• **SOURCE TEXT**:

PyPI latest release Documentation GitHub issues License - MIT Paper link arXiv link

This repository contains code to fit Fast Radio Burst or pulsar profiles to measure scattering and other parameters. The code is mainly developed for Python 3, but Python 2 from version 2.7 onwards should work fine.

Author

The software is primarily developed and maintained by Fabian Jankowski. For more information feel free to contact me via: fabian.jankowski at cnrs-orleans.fr.

Paper

The corresponding paper (Jankowski et al. 2023, MNRAS) is available via this NASA ADS link.

Citation

If you make use of the software, please add a link to this repository and cite our corresponding paper. See above and the CITATION and CITATION.bib files.

The code is also listed in the Astrophysics Source Code Library (ASCL).

• **Source records**:
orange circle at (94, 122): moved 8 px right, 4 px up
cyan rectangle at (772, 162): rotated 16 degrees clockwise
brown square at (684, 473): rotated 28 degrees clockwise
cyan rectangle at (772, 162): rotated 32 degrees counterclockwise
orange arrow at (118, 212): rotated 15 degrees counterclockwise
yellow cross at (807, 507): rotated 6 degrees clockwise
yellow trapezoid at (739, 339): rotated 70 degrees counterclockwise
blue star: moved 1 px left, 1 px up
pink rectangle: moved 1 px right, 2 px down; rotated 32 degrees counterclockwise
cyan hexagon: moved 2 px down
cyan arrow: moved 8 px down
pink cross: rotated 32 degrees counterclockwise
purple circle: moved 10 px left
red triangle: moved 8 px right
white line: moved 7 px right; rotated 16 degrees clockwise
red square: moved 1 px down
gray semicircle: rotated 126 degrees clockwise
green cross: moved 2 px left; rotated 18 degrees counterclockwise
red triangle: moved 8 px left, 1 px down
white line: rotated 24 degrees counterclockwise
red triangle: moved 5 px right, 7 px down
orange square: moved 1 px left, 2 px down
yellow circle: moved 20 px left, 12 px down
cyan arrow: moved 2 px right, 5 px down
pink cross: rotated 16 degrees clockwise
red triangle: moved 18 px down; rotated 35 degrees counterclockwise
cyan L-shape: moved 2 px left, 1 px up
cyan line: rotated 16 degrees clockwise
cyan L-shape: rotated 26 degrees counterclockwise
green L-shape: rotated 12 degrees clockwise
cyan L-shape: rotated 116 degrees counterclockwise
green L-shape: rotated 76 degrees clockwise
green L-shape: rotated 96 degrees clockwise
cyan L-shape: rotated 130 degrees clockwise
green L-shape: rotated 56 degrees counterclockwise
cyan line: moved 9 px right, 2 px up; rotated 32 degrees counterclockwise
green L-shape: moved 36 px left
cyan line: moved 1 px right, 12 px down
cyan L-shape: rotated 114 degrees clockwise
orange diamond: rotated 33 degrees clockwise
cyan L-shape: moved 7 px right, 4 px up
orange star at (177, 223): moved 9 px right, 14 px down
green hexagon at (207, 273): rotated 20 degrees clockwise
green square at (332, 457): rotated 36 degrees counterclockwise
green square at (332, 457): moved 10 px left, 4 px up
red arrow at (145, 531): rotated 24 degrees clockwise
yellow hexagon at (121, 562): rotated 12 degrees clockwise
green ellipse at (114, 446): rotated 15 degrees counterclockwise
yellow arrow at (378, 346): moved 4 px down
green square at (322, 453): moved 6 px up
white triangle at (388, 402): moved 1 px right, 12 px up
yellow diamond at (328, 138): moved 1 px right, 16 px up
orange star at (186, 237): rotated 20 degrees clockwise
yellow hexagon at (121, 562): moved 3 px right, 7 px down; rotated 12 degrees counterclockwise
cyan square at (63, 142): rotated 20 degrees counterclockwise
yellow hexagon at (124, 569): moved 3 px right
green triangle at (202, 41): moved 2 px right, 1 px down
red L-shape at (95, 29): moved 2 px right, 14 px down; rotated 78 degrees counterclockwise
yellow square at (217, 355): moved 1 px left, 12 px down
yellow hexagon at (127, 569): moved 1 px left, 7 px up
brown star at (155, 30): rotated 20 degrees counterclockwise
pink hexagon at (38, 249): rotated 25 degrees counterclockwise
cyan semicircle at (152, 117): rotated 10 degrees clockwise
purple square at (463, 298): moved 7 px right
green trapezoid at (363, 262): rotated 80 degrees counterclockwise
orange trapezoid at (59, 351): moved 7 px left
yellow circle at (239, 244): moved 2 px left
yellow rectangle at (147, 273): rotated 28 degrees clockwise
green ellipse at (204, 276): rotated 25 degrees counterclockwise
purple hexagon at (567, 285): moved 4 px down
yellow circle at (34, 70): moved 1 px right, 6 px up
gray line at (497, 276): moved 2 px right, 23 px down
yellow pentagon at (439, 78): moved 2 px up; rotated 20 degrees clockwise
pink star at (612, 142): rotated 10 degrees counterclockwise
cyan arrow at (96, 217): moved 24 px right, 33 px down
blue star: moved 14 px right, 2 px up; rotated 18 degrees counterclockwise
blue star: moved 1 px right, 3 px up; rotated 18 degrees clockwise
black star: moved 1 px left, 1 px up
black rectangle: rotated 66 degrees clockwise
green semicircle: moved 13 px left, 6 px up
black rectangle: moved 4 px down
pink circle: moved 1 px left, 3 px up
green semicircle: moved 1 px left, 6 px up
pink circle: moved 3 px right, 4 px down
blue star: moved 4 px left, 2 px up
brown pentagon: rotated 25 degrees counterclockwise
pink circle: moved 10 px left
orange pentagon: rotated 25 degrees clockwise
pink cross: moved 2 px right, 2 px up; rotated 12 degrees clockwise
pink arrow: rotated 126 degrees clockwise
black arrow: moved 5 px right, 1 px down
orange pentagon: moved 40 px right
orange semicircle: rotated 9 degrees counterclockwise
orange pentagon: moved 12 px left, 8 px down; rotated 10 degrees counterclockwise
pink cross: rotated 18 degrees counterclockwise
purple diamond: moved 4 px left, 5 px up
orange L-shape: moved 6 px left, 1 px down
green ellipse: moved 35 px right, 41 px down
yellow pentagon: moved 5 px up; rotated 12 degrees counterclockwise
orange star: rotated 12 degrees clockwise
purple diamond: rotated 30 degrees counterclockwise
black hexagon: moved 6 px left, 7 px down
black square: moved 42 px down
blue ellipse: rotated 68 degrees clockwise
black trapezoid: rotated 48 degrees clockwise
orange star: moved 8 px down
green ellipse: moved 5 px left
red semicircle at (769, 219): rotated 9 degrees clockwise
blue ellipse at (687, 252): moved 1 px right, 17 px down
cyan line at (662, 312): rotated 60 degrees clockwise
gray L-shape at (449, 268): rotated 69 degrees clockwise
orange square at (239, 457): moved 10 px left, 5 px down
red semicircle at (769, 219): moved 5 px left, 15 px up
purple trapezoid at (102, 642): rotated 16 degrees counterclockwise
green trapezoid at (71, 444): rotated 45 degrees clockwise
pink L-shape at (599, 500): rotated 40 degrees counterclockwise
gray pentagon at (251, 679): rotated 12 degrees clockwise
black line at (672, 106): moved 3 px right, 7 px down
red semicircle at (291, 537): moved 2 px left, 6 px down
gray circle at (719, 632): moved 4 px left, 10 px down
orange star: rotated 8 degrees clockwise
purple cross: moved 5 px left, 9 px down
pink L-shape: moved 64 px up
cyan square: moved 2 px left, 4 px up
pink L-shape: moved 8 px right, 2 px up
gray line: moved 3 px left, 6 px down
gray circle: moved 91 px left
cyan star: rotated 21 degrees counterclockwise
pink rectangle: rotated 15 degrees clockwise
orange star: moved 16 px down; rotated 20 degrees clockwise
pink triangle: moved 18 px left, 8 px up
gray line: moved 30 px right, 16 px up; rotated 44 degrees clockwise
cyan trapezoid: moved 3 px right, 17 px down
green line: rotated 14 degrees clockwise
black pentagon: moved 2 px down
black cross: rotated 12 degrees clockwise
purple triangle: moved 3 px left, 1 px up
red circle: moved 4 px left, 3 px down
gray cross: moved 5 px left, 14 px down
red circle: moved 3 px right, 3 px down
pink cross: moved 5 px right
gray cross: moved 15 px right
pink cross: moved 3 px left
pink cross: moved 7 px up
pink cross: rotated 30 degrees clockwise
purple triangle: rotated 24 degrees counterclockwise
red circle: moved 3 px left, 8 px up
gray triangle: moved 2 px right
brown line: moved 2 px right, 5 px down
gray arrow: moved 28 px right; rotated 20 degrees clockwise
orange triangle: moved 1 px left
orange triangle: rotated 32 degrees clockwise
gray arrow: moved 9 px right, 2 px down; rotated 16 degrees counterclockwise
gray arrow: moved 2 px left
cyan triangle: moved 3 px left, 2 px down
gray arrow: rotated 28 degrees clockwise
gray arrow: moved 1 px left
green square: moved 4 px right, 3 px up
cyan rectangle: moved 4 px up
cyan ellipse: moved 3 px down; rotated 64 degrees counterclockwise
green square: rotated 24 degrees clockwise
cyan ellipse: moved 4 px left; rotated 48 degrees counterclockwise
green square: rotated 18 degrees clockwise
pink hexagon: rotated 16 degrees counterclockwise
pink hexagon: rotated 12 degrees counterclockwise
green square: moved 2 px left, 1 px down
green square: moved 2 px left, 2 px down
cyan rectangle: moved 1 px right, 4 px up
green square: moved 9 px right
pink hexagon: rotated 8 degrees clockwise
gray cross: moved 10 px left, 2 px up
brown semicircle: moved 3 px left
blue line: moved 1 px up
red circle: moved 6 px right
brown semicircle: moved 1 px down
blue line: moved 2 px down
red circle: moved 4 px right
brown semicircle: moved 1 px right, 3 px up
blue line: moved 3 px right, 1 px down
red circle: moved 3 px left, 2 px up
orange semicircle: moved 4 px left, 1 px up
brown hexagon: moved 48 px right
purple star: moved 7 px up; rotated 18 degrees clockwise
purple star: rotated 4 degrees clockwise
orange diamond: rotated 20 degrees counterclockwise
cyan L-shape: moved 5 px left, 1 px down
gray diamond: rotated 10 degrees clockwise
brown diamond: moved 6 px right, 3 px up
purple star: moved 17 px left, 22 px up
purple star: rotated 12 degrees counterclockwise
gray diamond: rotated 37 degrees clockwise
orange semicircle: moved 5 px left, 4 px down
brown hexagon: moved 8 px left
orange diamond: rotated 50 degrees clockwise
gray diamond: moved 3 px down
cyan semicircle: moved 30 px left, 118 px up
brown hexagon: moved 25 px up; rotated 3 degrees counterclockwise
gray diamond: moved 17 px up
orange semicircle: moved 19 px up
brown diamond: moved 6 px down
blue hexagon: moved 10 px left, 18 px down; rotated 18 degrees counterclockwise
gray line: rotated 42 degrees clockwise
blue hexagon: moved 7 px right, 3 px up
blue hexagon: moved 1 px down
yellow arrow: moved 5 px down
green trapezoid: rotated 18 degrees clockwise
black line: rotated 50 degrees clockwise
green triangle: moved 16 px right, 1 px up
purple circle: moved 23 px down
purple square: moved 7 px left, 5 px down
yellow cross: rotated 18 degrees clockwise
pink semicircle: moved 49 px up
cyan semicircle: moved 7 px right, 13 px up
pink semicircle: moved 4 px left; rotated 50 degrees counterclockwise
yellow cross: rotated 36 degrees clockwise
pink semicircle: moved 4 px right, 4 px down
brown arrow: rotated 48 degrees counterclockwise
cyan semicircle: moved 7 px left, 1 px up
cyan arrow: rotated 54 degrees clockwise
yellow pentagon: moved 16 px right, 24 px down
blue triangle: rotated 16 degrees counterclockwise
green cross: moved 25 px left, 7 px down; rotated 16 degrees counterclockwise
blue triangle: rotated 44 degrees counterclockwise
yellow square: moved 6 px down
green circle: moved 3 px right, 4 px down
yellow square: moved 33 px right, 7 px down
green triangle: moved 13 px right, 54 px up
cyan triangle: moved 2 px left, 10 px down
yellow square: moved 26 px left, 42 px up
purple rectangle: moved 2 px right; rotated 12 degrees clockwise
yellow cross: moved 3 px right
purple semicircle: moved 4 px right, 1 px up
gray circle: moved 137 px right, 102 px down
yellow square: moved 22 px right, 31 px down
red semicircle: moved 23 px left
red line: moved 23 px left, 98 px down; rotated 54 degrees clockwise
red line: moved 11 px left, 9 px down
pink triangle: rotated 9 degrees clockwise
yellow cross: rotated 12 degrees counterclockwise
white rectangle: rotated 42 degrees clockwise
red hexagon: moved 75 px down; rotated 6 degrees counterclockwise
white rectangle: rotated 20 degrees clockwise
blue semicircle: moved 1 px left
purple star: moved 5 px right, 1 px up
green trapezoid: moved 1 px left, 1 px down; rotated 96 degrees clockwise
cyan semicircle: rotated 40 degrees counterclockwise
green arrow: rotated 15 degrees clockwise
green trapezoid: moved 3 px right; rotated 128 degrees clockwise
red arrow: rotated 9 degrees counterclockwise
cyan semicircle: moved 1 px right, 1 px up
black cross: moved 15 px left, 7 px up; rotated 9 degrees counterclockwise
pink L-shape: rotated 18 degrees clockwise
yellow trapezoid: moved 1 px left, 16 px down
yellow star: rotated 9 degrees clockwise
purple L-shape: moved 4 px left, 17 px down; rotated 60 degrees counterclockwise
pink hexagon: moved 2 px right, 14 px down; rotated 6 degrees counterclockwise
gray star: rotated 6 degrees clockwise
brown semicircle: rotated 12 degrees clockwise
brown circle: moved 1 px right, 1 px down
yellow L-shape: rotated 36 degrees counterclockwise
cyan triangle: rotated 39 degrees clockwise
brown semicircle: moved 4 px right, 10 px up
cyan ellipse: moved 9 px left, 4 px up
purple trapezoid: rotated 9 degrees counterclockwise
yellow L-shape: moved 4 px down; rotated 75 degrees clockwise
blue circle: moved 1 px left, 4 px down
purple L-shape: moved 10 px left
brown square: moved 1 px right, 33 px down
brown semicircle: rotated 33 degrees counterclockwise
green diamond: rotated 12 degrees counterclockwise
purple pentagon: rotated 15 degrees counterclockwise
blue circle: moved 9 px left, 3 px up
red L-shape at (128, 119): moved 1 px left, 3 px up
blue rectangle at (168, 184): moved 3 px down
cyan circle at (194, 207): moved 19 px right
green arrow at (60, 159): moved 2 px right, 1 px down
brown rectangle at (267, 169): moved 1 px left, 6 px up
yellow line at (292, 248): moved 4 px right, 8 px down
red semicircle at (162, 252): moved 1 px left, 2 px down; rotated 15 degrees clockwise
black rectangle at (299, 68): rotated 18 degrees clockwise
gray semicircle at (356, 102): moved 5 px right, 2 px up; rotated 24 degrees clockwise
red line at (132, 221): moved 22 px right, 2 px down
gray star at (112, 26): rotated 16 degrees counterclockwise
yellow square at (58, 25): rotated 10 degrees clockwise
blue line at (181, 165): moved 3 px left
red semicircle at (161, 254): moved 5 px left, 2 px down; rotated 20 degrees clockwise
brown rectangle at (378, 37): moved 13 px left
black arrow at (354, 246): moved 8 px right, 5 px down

• **TASK INSTRUCTIONS**:
**a)** List the section headings that appear in the text about the code for fitting Fast Radio Burst and pulsar profiles.
**b)** Resume the text about the code for fitting Fast Radio Burst and pulsar profiles from the point where it stops.
These rows were taken from a separate source.

• **RESPONSES FOR EACH TASK**:
**a)** Author, Paper, Citation

**b)**
Installation

The easiest and recommended way to install the software is via the Python command pip directly from the scatfit GitHub software repository. For instance, to install the master branch of the code, use the following command:
pip install git+https://github.com/fjankowsk/scatfit.git@master

This will automatically install all dependencies. Depending on your Python installation, you might want to replace pip with pip3 in the above command.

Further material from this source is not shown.